Prezydent zwrócił uwagę, że w historii Solidarności jest też Lech Wałęsa, "o którym zapominać nie możemy, bo poddalibyśmy się historycznej amnezji". Lech Wałęsa był przewodniczącym "Solidarności", ale nikt nie zabroni nam opisywać rzetelnie i mówić prawdę o tym kim był Lech Wałęsa, i za to dziękuję Sławomirowi Cenckiewiczowi - podkreślił Nawrocki.
Chcemy dla dobra wspólnego stawać w prawdzie o "Solidarności". Czerpać z niej, bo to nie jest tylko tradycja i piękna historia, ale to także dla nas wszystkich zobowiązanie - dodał.
Prezydent podkreślił też, że w sierpniu 1980 roku "Polska wróciła na drogę powrotną do tego, aby Polacy mogli być Polakami, aby Polska została Polską".
Nawrocki zwrócił uwagę, że emocja solidarności znana była ludziom przez pokolenia. I my w wieku XX jako narodowa wspólnota w wielu momentach wrastaliśmy w solidarność, która była głęboko w nas. Ale w sierpniu roku 1980 całe to nasze pokoleniowe doświadczenia, wartości wokół których byliśmy budowani eksplodowało i sprawiło, że Polacy połączyli się, żeby walczyć z systemem komunistycznym. Dlatego solidarność jest fenomenem doświadczenia i minionych wieków i jest częścią naszego narodowego wspólnotowego genotypu i wejściem na drogę powrotną do tego, aby Polska była Polską - powiedział prezydent.
31 sierpnia i Porozumienia Sierpniowe były tym momentem, w którym można było stanąć po właściwej stronie, po stronie głosu narodu, obywateli ówczesnej PRL, ale tych, którzy mieli w swoim sercu wolność. To moment, w którym można było przebić się przez swoje ograniczenia partyjne, ideologiczne, przez statusy ekonomiczne, zawodowe, społeczne i można było stanąć razem i dojść do porozumienia, które było potrzebne - mówił.

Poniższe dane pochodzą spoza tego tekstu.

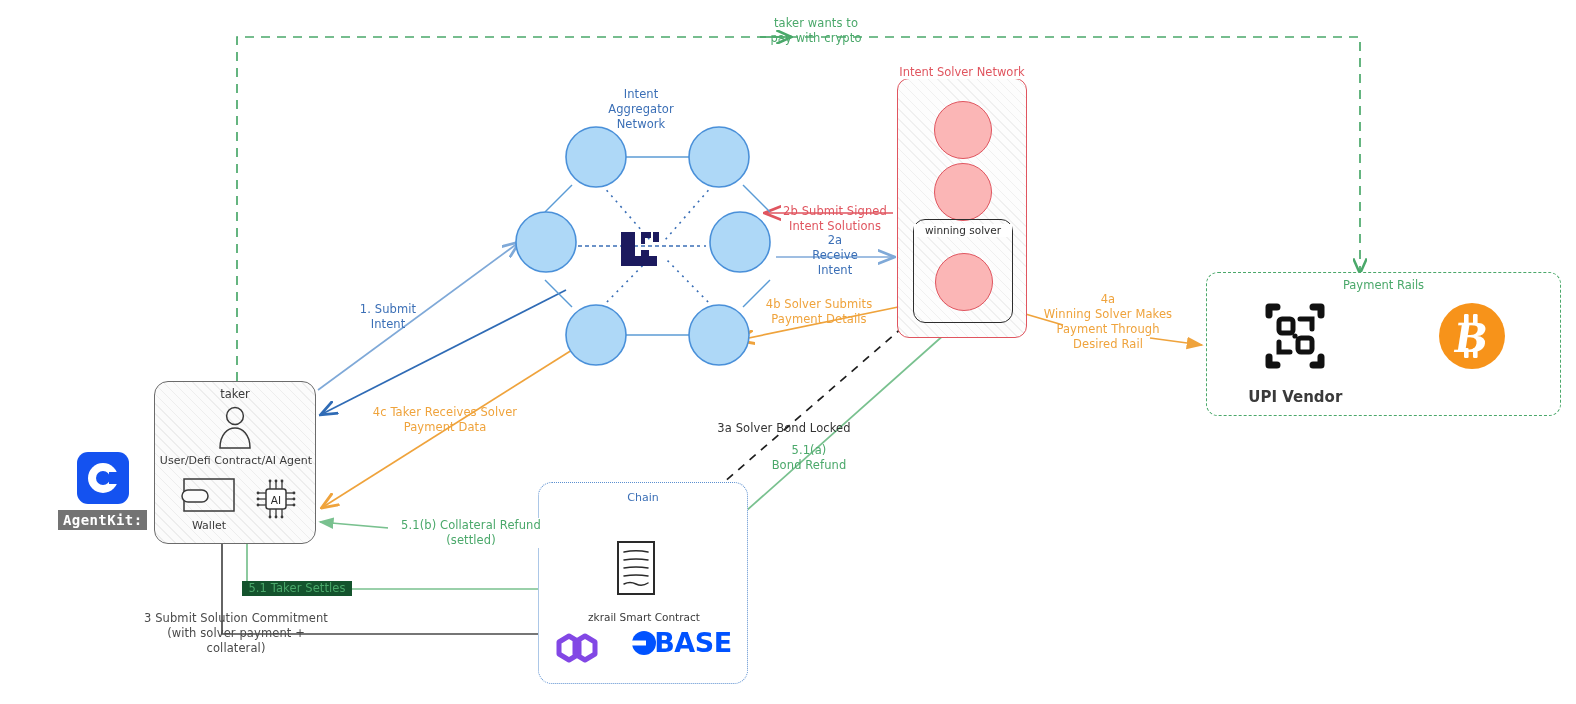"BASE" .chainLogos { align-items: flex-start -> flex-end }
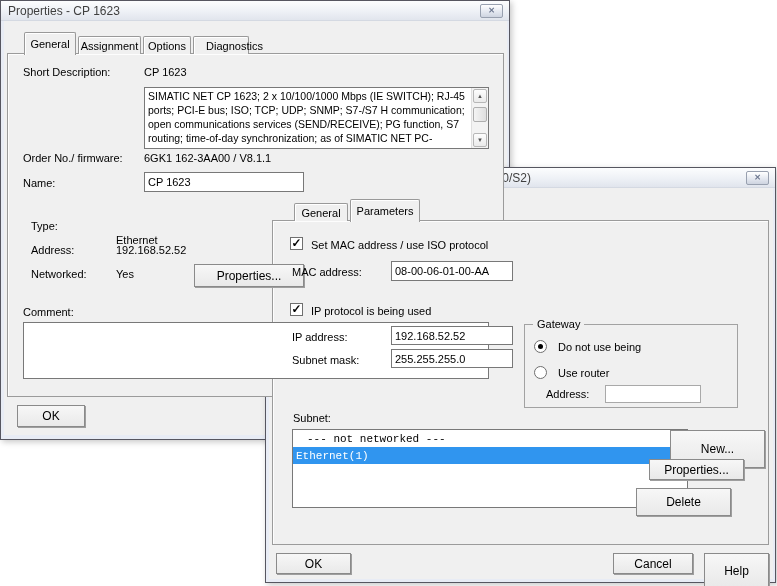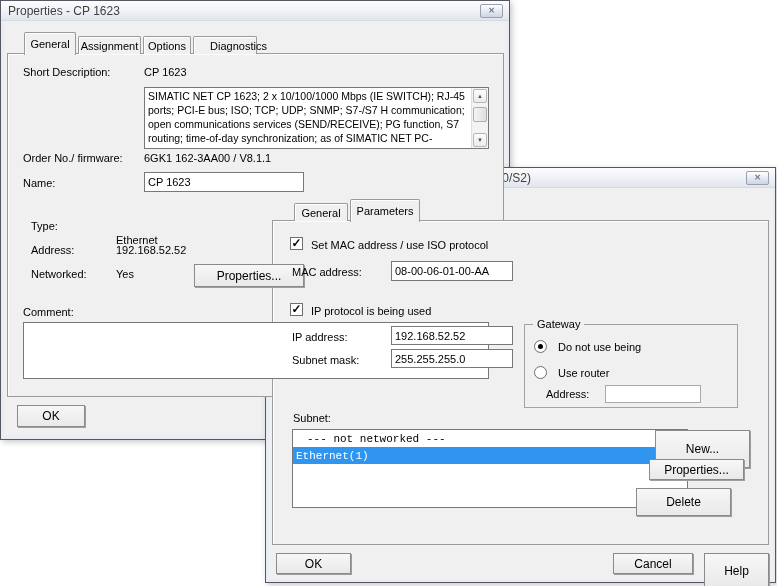"Diagnostics" div.tab { width: 64px -> 56px }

Jak dodał, Porozumienia Sierpniowe pokazują też, że "można być człowiekiem wolności, że można wolność kochać, można wolności służyć, ale nie trzeba ulegać temu, co dzisiaj często widzimy, a więc radykalnemu liberalizmowi". Bo wolność to nie jest oderwanie się od wartości. Wolność nie może być wbrew wolności innych. Wolność może być oparta o wartości i o poczucie odpowiedzialności i tego uczą nas Porozumienia Sierpniowe - oświadczył Nawrocki.
Prezydent mówił też, że musimy być gotowi do "kompromisów, które służą naszej narodowej wspólnocie". Musimy bronić się dzisiaj, jako wspólnota narodowa przed pogardą obcych, ale też - co być może dla nas najważniejsze - przed własnym zwątpieniem. Bo jak my, współcześni Polacy, możemy wątpić w siebie, jeśli mamy Solidarność, Jana Pawła II, jeśli znamy naszą historię, nasze narodowe dziedzictwo - zaznaczył Nawrocki.
Nie damy sobie wmówić, że dążenie do tego, aby Polska była wielka, silna, aby była państwem rozwoju, musi wykluczać solidaryzm społeczny. Nas stać na to, żeby tworzyć wielkie, przełomowe projekty, inwestycje, abyśmy się rozwijali, dzięki naszemu wspólnemu zaangażowaniu - podkreślił prezydent.
Nawrocki zapowiedział, że gdy ten rozwój idzie dobrze i jesteśmy coraz bogatsi i silniejsi, prezydent Polski będzie pilnował tego, aby dystrybucja dóbr, płynąca z inwestycji i rozwoju była sprawiedliwa i nie wykluczała grup społecznych, które mają słabszy głos.
Na zakończenie wystąpienia prezydent ocenił, że dziś potrzebujemy 22. postulatu Solidarności. Powinien on brzmieć: nie damy zapomnieć i będziemy się odwoływać do dziedzictwa Solidarności. Niech żyje Solidarność, niech żyje Polska - zakończył Nawrocki.